◆ Work required:
Leave out the images; return the rest of the data exactly.

(Source information Opens)

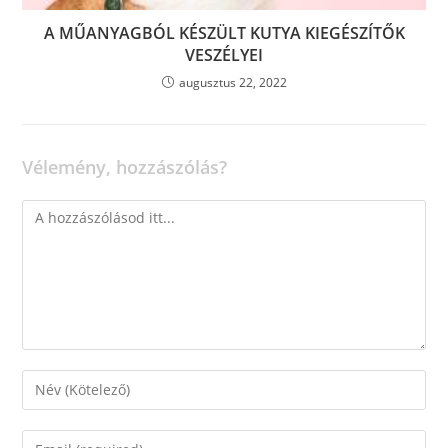
A MŰANYAGBÓL KÉSZÜLT KUTYA KIEGÉSZÍTŐK
VESZÉLYEI
augusztus 22, 2022
Vélemény, hozzászólás?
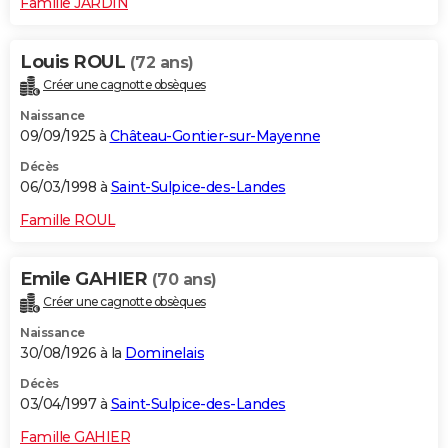
Famille JARDIN
Louis ROUL
(72 ans)
Créer une cagnotte obsèques
Naissance
09/09/1925 à
Château-Gontier-sur-Mayenne
Décès
06/03/1998 à
Saint-Sulpice-des-Landes
Famille ROUL
Emile GAHIER
(70 ans)
Créer une cagnotte obsèques
Naissance
30/08/1926 à la
Dominelais
Décès
03/04/1997 à
Saint-Sulpice-des-Landes
Famille GAHIER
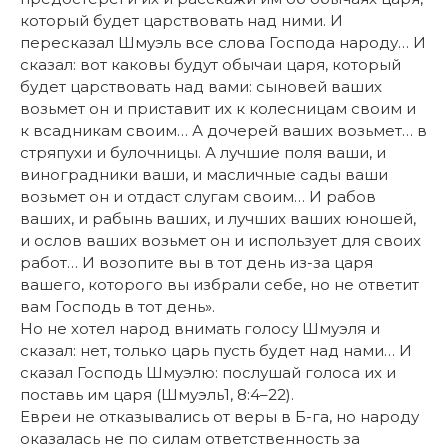
который будет царствовать над ними. И
пересказал Шмуэль все слова Господа народу… И
сказал: вот каковы будут обычаи царя, который
будет царствовать над вами: сыновей ваших
возьмет он и приставит их к колесницам своим и
к всадникам своим… А дочерей ваших возьмет… в
стряпухи и булочницы. А лучшие поля ваши, и
виноградники ваши, и масличные сады ваши
возьмет он и отдаст слугам своим… И рабов
ваших, и рабынь ваших, и лучших ваших юношей,
и ослов ваших возьмет он и использует для своих
работ… И возо­пите вы в тот день из-за царя
вашего, которого вы избрали себе, но не ответит
вам Господь в тот день».
Но не хотел народ внимать голосу Шмуэля и
сказал: нет, только царь пусть будет над нами… И
сказал Господь Шмуэлю: послушай голоса их и
поставь им царя (Шмуэль1, 8:4–22).
Евреи не отказывались от веры в Б-га, но народу
оказалась не по силам ответственность за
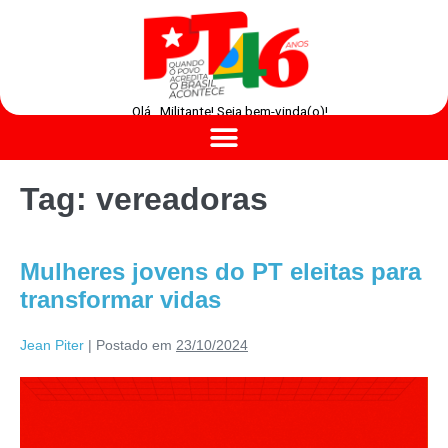
Olá , Militante! Seja bem-vinda(o)!
Tag:
vereadoras
Mulheres jovens do PT eleitas para
transformar vidas
Jean Piter
|
Postado em
23/10/2024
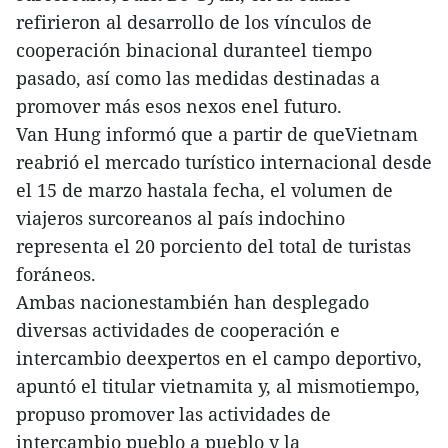
refirieron al desarrollo de los vínculos de
cooperación binacional duranteel tiempo
pasado, así como las medidas destinadas a
promover más esos nexos enel futuro.
Van Hung informó que a partir de queVietnam
reabrió el mercado turístico internacional desde
el 15 de marzo hastala fecha, el volumen de
viajeros surcoreanos al país indochino
representa el 20 porciento del total de turistas
foráneos.
Ambas nacionestambién han desplegado
diversas actividades de cooperación e
intercambio deexpertos en el campo deportivo,
apuntó el titular vietnamita y, al mismotiempo,
propuso promover las actividades de
intercambio pueblo a pueblo y la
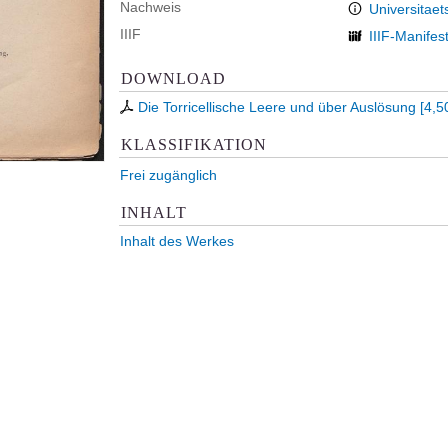
Nachweis
Universitaet
IIIF
IIIF-Manifes
DOWNLOAD
Die Torricellische Leere und über Auslösung
[
4,5
KLASSIFIKATION
Frei zugänglich
INHALT
Inhalt des Werkes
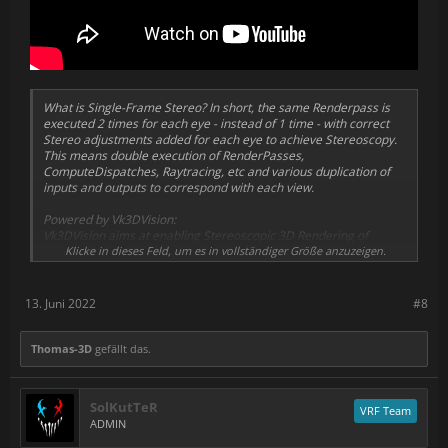
What is Single-Frame Stereo? In short, the same Renderpass is
executed 2 times for each eye - instead of 1 time - with correct
Stereo adjustments added for each eye to achieve Stereoscopy.
This means double execution of RenderPasses,
ComputeDispatches, Raytracing, etc and various duplication of
inputs and outputs to correspond with each view.
Powered by Vk3DVision:
Vk3DVision aims at enabling Stereoscopic 3D Rendering of
Vulkan games for Virtual Reality, Nvidia 3D Vision and 3D TVs or
Klicke in dieses Feld, um es in vollständiger Größe anzuzeigen.
any other 3D display (
http://3dsurroundgaming.com/Vk3DVisio...
)
If you would like to support this project, perhaps you can visit my
Patreon Page:
https://www.patreon.com/Vk3DVision
13. Juni 2022
#8
If you want to keep up with the discussions and development
please see:
If you want to keep up with the discussions and development
Thomas-3D
gefällt das.
please see:
https://www.mtbs3d.com/phpBB/viewtopi...
The video was recorded using ShadowPlay
SolKutTeR
VRF Team
ADMIN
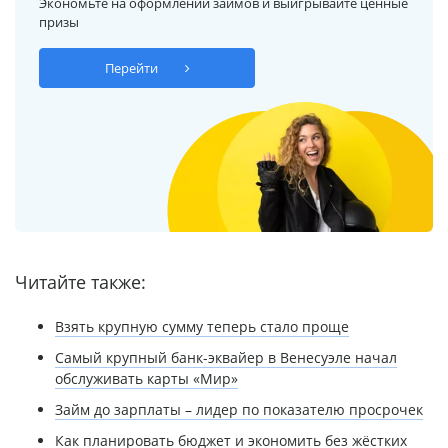
Экономьте на оформлении займов и выигрывайте ценные
призы
Перейти
Читайте также:
Взять крупную сумму теперь стало проще
Самый крупный банк-эквайер в Венесуэле начал
обслуживать карты «Мир»
Займ до зарплаты – лидер по показателю просрочек
Как планировать бюджет и экономить без жёстких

(Source information Closes)

◆ Answer space:
A MŰANYAGBÓL KÉSZÜLT KUTYA KIEGÉSZÍTŐK
VESZÉLYEI
augusztus 22, 2022
Vélemény, hozzászólás?
Famille JARDIN
Louis ROUL
(72 ans)
Créer une cagnotte obsèques
Naissance
09/09/1925 à
Château-Gontier-sur-Mayenne
Décès
06/03/1998 à
Saint-Sulpice-des-Landes
Famille ROUL
Emile GAHIER
(70 ans)
Créer une cagnotte obsèques
Naissance
30/08/1926 à la
Dominelais
Décès
03/04/1997 à
Saint-Sulpice-des-Landes
Famille GAHIER
который будет царствовать над ними. И
пересказал Шмуэль все слова Господа народу… И
сказал: вот каковы будут обычаи царя, который
будет царствовать над вами: сыновей ваших
возьмет он и приставит их к колесницам своим и
к всадникам своим… А дочерей ваших возьмет… в
стряпухи и булочницы. А лучшие поля ваши, и
виноградники ваши, и масличные сады ваши
возьмет он и отдаст слугам своим… И рабов
ваших, и рабынь ваших, и лучших ваших юношей,
и ослов ваших возьмет он и использует для своих
работ… И возо­пите вы в тот день из-за царя
вашего, которого вы избрали себе, но не ответит
вам Господь в тот день».
Но не хотел народ внимать голосу Шмуэля и
сказал: нет, только царь пусть будет над нами… И
сказал Господь Шмуэлю: послушай голоса их и
поставь им царя (Шмуэль1, 8:4–22).
Евреи не отказывались от веры в Б-га, но народу
оказалась не по силам ответственность за
Olá , Militante! Seja bem-vinda(o)!
Tag:
vereadoras
Mulheres jovens do PT eleitas para
transformar vidas
Jean Piter
|
Postado em
23/10/2024
refirieron al desarrollo de los vínculos de
cooperación binacional duranteel tiempo
pasado, así como las medidas destinadas a
promover más esos nexos enel futuro.
Van Hung informó que a partir de queVietnam
reabrió el mercado turístico internacional desde
el 15 de marzo hastala fecha, el volumen de
viajeros surcoreanos al país indochino
representa el 20 porciento del total de turistas
foráneos.
Ambas nacionestambién han desplegado
diversas actividades de cooperación e
intercambio deexpertos en el campo deportivo,
apuntó el titular vietnamita y, al mismotiempo,
propuso promover las actividades de
intercambio pueblo a pueblo y la
Nachweis
Universitaet
IIIF
IIIF-Manifes
DOWNLOAD
Die Torricellische Leere und über Auslösung
[
4,5
KLASSIFIKATION
Frei zugänglich
INHALT
Inhalt des Werkes
What is Single-Frame Stereo? In short, the same Renderpass is
executed 2 times for each eye - instead of 1 time - with correct
Stereo adjustments added for each eye to achieve Stereoscopy.
This means double execution of RenderPasses,
ComputeDispatches, Raytracing, etc and various duplication of
inputs and outputs to correspond with each view.
Powered by Vk3DVision:
Vk3DVision aims at enabling Stereoscopic 3D Rendering of
Vulkan games for Virtual Reality, Nvidia 3D Vision and 3D TVs or
Klicke in dieses Feld, um es in vollständiger Größe anzuzeigen.
any other 3D display (
http://3dsurroundgaming.com/Vk3DVisio...
)
If you would like to support this project, perhaps you can visit my
Patreon Page:
https://www.patreon.com/Vk3DVision
13. Juni 2022
#8
If you want to keep up with the discussions and development
please see:
If you want to keep up with the discussions and development
Thomas-3D
gefällt das.
please see:
https://www.mtbs3d.com/phpBB/viewtopi...
The video was recorded using ShadowPlay
SolKutTeR
VRF Team
ADMIN
Экономьте на оформлении займов и выигрывайте ценные
призы
Перейти
Читайте также:
Взять крупную сумму теперь стало проще
Самый крупный банк-эквайер в Венесуэле начал
обслуживать карты «Мир»
Займ до зарплаты – лидер по показателю просрочек
Как планировать бюджет и экономить без жёстких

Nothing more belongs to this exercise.